DATASET RECORDS ->
──────────────────────────────

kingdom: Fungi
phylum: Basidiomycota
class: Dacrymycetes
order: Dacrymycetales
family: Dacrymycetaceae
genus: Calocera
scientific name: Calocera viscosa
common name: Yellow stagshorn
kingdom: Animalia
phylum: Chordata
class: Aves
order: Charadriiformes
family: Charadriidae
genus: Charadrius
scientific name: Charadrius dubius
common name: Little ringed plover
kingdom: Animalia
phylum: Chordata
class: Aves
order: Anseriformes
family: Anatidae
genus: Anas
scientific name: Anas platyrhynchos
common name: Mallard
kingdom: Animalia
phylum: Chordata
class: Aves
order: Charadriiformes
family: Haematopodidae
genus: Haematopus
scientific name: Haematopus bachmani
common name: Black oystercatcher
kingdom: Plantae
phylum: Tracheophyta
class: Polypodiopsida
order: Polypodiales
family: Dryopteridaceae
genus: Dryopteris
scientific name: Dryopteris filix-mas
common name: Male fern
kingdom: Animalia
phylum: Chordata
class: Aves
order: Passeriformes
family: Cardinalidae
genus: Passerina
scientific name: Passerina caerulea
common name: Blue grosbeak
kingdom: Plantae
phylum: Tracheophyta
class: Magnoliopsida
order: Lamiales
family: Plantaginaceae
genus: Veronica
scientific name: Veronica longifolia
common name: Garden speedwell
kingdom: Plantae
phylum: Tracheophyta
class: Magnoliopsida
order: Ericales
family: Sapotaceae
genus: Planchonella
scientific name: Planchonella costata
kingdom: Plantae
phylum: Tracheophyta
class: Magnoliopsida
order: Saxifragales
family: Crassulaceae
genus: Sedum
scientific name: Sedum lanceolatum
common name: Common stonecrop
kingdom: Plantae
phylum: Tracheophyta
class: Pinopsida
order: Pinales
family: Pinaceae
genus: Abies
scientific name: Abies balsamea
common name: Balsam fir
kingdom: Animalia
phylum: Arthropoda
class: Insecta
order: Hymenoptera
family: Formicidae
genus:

──────────────────────────────

WHAT THE TASK REQUIRES ->
Copy the rows without any change, from the line with "common name: Garden speedwell" to the line with "scientific name: Abies balsamea", including both of those lines.

THE RESULT ->
common name: Garden speedwell
kingdom: Plantae
phylum: Tracheophyta
class: Magnoliopsida
order: Ericales
family: Sapotaceae
genus: Planchonella
scientific name: Planchonella costata
kingdom: Plantae
phylum: Tracheophyta
class: Magnoliopsida
order: Saxifragales
family: Crassulaceae
genus: Sedum
scientific name: Sedum lanceolatum
common name: Common stonecrop
kingdom: Plantae
phylum: Tracheophyta
class: Pinopsida
order: Pinales
family: Pinaceae
genus: Abies
scientific name: Abies balsamea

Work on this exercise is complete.